Page excerpt |

###

By Willem Plandsoen · On January 9, 2019 ·Photography by Nico van Haastrecht

Today in a conversation with my partner I finally realised that I had been living in blame for most of my life: blaming people, circumstances, and especially women. This blame was so normal for me that I did not even see that it had been running my life for so long. Until yesterday, if anyone had indicated that I was living in blame – or in other words not taking responsibility for myself and basically acting as a victim of life – I would have said they were completely off track. 

So how did this all start? Where did it come from and how does this continue to play out even today?  

It all started when I was very young. My mother, who was very sick, demanded that I make her happy, which was a mission impossible because nobody can make somebody else ‘happy.’ 

I then chose to withdraw to my own room, feeling a victim of the whole situation, thinking I was unable to solve it. I created my own little bubble of life, with dreams, music and creative activities like building with Lego and aircraft modelling. I became angry with my mother, that she had ruined my life and I blamed and disrespected her. The disrespect and anger played out in my irritation of the things she said or did throughout the whole of my life.  

I consider I am an intelligent man, so on a mental level I knew I had to love my mother. But in my body there was anger and the blame, so I was mentally controlling this behaviour.

The big problem here is: if you blame, or even be angry with your mother, this is transferred to all relationships with women. This stems from a fundamental psychological law: the relationship you have with your mother is the model you use to relate with other women. So, in a very subtle way I started to be angry with all women without even being conscious of it. 

After this conversation, calling out my blaming behaviour, actually renouncing it, I felt like a huge weight was released from my body. I felt my body filling with a warm quality and the colour in my skin immediately changed from pale to more brownish. My hands, parts of my arms, my feet started tingling. What was happening? Then I felt sharp pains in several parts of my body and realised what was actually happening:  

Blame had been the ultimate protection of not wanting to feel my own hurts, my feelings of discomfort in my body. 

For years I have been saying that I wanted to heal my hurts. Being a student of The Way of The Livingness I understood very well that my hurts were my buried unresolved emotional issues and were the opening gates through which non-loving energy could manifest itself.  

When touched upon, I have cried about some of my hurts, but normally if anyone came into contact with them, most often my dear partner, I immediately would turn the attention towards her, not wanting to feel my hurt. In hindsight it was blame in action. I basically said every time a hurt was revealed: “You are the one causing me to feel miserable, weak and sad and I became angry and defensive”… at first openly irritated, sometimes angry, but I learned to manage this anger because I knew that was not how I was supposed to act as a ‘good’ man. 

I became a very sophisticated and ‘nice’ man – a wolf in sheep’s clothing.

###

Source data |
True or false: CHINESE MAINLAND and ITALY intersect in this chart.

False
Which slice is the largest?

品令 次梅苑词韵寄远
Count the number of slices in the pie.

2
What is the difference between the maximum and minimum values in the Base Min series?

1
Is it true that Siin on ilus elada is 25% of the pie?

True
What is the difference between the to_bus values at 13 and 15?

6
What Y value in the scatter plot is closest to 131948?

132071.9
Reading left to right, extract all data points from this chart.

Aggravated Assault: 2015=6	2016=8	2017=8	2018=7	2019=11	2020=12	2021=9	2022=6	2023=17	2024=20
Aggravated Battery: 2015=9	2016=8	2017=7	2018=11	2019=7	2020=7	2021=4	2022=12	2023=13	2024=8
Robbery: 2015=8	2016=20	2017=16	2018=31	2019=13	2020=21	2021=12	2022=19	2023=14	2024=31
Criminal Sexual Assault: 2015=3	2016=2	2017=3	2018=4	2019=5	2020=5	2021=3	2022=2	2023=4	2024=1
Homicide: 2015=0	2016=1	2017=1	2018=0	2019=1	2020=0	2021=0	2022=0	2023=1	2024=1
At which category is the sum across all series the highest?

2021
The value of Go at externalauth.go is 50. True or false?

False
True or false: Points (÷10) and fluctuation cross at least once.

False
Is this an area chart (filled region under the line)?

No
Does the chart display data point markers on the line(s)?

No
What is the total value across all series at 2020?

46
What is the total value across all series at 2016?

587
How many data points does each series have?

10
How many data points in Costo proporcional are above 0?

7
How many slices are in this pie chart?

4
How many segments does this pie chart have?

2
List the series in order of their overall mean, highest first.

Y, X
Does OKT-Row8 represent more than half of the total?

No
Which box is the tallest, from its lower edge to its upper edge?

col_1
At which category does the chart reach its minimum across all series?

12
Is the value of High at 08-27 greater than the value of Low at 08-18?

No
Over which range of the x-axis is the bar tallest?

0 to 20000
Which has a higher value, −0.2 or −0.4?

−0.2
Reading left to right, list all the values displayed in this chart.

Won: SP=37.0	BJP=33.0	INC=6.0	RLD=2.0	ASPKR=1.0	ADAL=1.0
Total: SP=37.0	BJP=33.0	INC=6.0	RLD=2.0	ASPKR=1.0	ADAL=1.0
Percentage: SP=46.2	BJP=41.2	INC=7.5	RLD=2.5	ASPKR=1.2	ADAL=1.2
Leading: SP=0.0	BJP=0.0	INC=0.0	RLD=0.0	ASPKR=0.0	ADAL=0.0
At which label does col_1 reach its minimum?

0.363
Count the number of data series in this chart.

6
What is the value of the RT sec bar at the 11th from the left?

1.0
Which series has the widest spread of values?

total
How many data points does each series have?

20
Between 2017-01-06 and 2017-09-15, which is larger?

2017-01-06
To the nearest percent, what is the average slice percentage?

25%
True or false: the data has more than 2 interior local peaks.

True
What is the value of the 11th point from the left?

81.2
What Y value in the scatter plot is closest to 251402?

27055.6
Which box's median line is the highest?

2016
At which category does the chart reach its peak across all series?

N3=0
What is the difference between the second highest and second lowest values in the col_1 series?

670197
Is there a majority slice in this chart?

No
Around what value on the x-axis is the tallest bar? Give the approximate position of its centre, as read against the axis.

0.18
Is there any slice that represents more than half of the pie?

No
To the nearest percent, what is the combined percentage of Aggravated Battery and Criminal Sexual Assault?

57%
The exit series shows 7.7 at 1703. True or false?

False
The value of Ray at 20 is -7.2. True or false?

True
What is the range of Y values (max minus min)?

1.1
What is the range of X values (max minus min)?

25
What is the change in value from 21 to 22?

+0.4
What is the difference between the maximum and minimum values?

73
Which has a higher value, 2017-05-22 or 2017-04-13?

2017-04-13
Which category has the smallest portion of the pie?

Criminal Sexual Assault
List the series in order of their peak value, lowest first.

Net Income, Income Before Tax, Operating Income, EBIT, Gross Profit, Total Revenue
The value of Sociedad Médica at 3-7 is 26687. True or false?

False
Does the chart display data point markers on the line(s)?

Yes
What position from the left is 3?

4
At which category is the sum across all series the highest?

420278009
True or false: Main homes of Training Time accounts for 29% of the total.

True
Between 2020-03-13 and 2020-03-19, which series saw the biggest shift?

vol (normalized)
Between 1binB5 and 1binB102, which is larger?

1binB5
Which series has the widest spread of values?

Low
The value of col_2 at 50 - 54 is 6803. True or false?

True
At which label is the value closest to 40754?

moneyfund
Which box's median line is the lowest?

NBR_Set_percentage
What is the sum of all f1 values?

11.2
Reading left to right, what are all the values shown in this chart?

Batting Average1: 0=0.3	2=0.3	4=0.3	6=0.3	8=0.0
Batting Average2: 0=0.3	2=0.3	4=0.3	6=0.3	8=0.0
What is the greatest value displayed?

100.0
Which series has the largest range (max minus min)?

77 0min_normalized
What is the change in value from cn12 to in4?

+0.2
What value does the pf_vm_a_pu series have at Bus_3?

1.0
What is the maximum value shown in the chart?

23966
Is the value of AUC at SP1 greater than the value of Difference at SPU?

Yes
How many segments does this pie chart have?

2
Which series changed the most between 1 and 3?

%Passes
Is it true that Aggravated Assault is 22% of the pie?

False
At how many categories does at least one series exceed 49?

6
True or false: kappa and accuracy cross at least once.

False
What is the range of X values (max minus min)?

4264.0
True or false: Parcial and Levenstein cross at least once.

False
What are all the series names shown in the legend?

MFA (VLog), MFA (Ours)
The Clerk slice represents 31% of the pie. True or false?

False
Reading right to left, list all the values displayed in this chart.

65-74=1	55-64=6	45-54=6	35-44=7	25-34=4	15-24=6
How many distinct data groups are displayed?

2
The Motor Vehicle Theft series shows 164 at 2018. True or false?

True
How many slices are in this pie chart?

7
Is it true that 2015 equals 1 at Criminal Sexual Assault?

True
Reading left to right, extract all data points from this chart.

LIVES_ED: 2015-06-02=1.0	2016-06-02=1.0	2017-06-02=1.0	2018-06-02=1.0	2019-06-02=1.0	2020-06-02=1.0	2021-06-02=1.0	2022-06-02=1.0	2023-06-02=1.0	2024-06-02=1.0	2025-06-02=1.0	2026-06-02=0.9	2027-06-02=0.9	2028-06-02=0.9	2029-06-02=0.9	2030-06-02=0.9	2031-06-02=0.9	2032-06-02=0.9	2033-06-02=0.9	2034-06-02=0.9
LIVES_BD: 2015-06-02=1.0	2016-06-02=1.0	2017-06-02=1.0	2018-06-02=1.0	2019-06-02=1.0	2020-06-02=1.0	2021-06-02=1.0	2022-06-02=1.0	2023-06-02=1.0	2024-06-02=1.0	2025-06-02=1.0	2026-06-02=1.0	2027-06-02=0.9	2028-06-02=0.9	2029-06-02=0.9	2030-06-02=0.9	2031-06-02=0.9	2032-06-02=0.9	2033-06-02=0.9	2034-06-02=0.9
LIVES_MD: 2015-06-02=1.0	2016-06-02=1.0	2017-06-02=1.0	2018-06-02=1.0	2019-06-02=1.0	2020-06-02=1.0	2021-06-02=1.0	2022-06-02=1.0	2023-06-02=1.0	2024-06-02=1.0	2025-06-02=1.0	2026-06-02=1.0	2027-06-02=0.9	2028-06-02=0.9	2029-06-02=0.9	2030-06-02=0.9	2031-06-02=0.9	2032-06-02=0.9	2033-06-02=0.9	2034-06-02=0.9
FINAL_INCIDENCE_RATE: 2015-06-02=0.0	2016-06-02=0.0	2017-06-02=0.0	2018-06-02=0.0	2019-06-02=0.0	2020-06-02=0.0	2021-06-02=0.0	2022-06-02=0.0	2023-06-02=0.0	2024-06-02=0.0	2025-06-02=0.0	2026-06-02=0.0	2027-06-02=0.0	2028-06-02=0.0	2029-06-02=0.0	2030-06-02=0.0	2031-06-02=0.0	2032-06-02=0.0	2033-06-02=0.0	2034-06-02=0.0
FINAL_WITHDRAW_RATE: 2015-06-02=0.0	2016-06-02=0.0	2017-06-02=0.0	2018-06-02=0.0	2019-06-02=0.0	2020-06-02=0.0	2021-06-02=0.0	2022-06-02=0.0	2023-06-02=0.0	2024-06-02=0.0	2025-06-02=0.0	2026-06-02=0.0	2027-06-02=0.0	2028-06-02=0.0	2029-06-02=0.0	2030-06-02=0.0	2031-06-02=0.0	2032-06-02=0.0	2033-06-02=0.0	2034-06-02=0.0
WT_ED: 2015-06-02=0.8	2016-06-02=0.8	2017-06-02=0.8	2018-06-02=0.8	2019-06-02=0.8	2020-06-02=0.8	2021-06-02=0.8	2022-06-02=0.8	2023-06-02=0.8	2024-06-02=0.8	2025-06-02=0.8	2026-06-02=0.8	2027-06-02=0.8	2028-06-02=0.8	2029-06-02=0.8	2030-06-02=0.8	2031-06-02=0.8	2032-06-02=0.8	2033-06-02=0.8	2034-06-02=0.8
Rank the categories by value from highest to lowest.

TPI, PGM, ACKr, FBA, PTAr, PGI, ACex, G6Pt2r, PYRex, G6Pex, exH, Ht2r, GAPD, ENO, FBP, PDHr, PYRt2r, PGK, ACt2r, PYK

###

Try it |
Rewrite the blame essay from "When touched upon, I" to "in sheep’s clothing.", putting "pleasant" in place of "nice".

Response to the task |
When touched upon, I have cried about some of my hurts, but normally if anyone came into contact with them, most often my dear partner, I immediately would turn the attention towards her, not wanting to feel my hurt. In hindsight it was blame in action. I basically said every time a hurt was revealed: “You are the one causing me to feel miserable, weak and sad and I became angry and defensive”… at first openly irritated, sometimes angry, but I learned to manage this anger because I knew that was not how I was supposed to act as a ‘good’ man. 

I became a very sophisticated and ‘pleasant’ man – a wolf in sheep’s clothing.